### What is required
Reproduce every entry below word for word, omitting the pictures from your answer.

Chart comprehension data
######

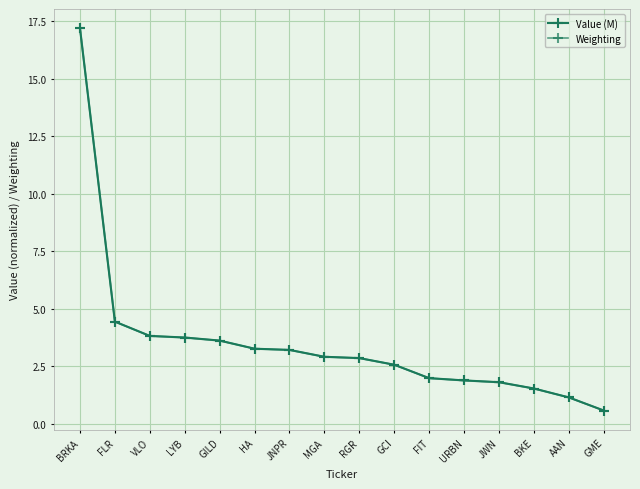

What is the sum of all Weighting values?

56.7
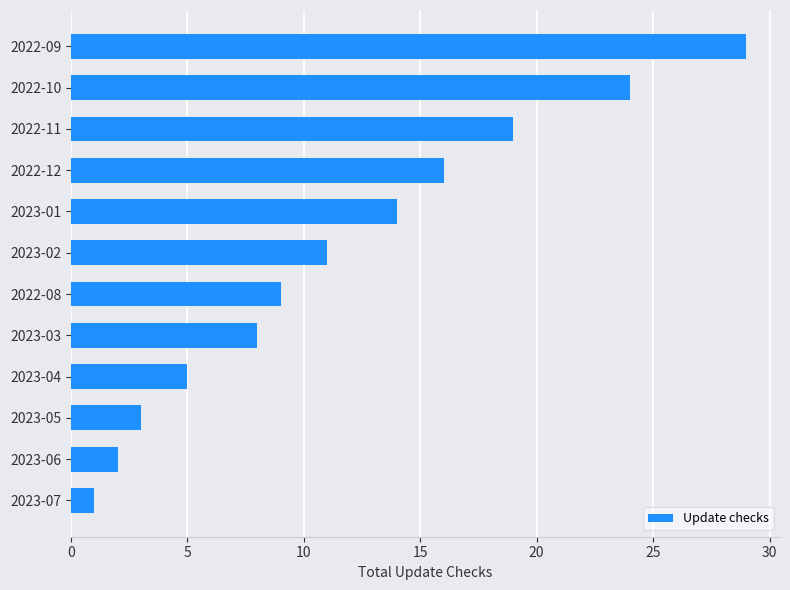

How many series are shown in this chart?

1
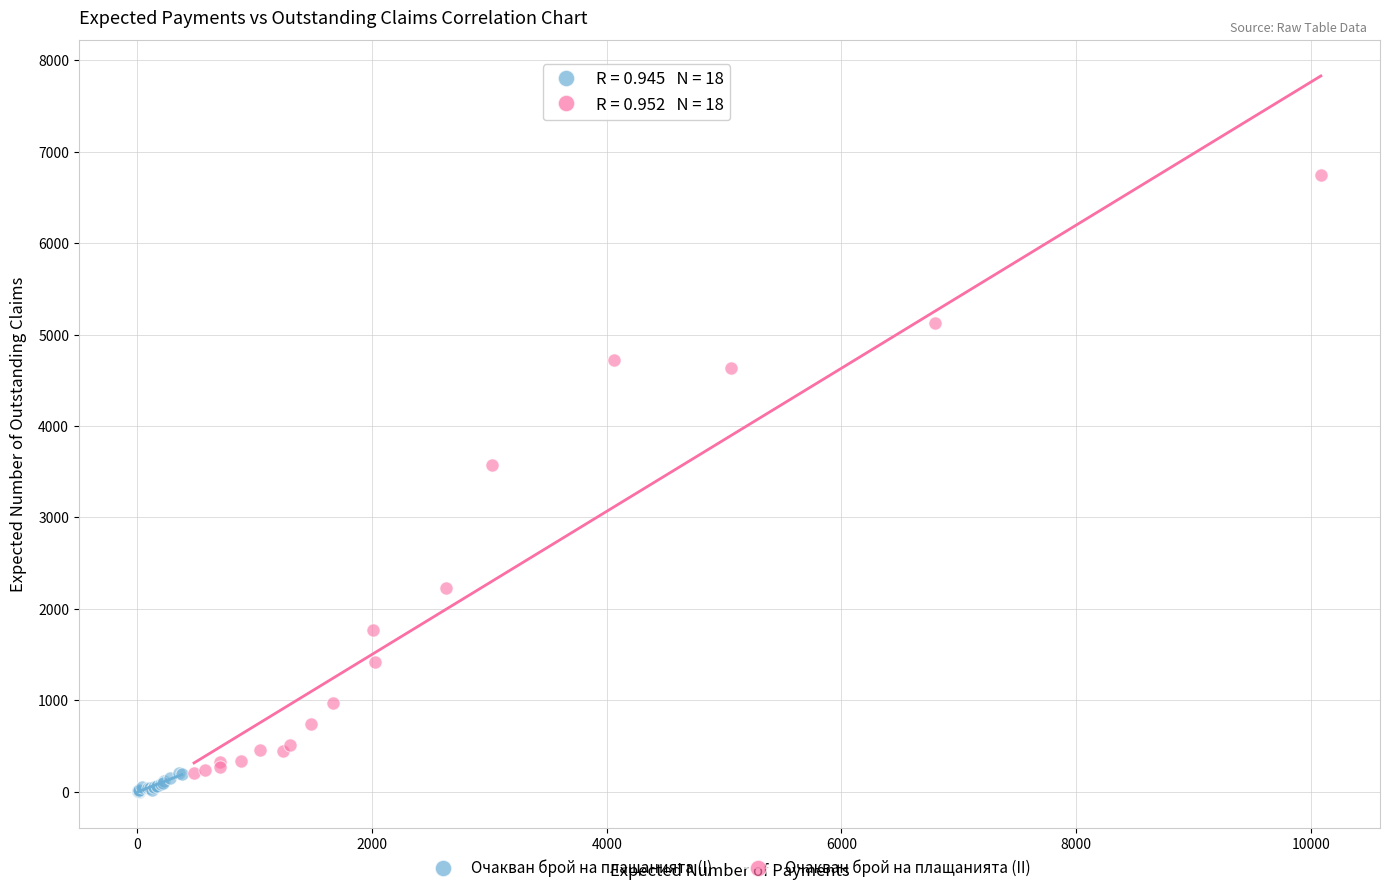

Which series reaches the maximum Y coordinate?

Очакван брой на плащанията (II)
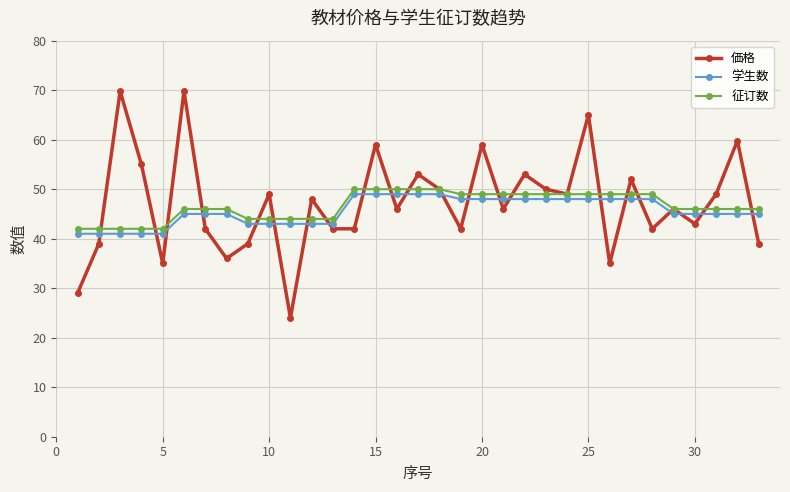

What is the lowest value of the 価格 series?

24.0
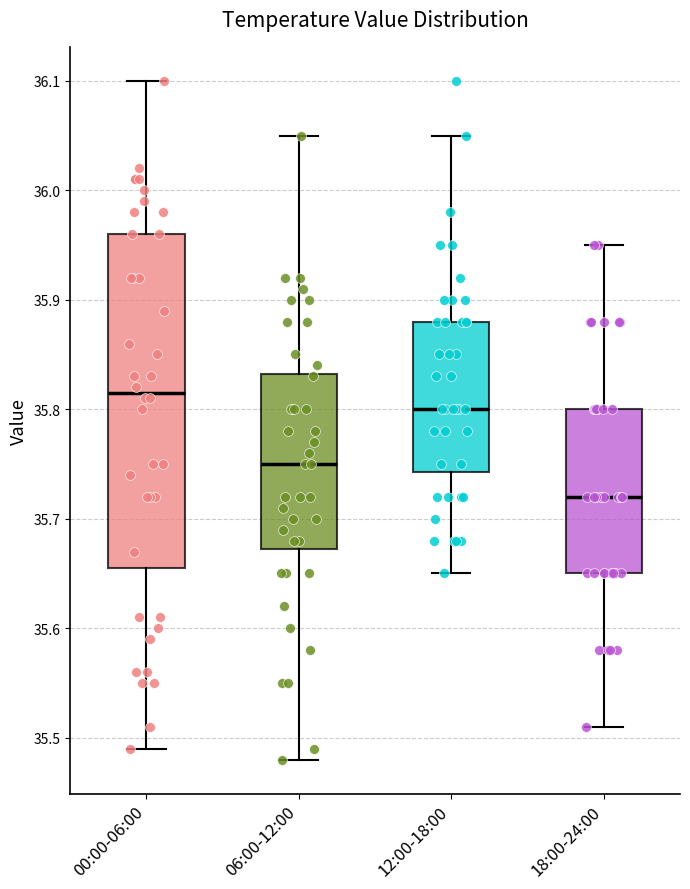

Comparing the boxes themselves (not the whiskers), which one is the tallest?

00:00-06:00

######

### Completed exercise
What is the sum of all Weighting values?

56.7

How many series are shown in this chart?

1

Which series reaches the maximum Y coordinate?

Очакван брой на плащанията (II)

What is the lowest value of the 価格 series?

24.0

Comparing the boxes themselves (not the whiskers), which one is the tallest?

00:00-06:00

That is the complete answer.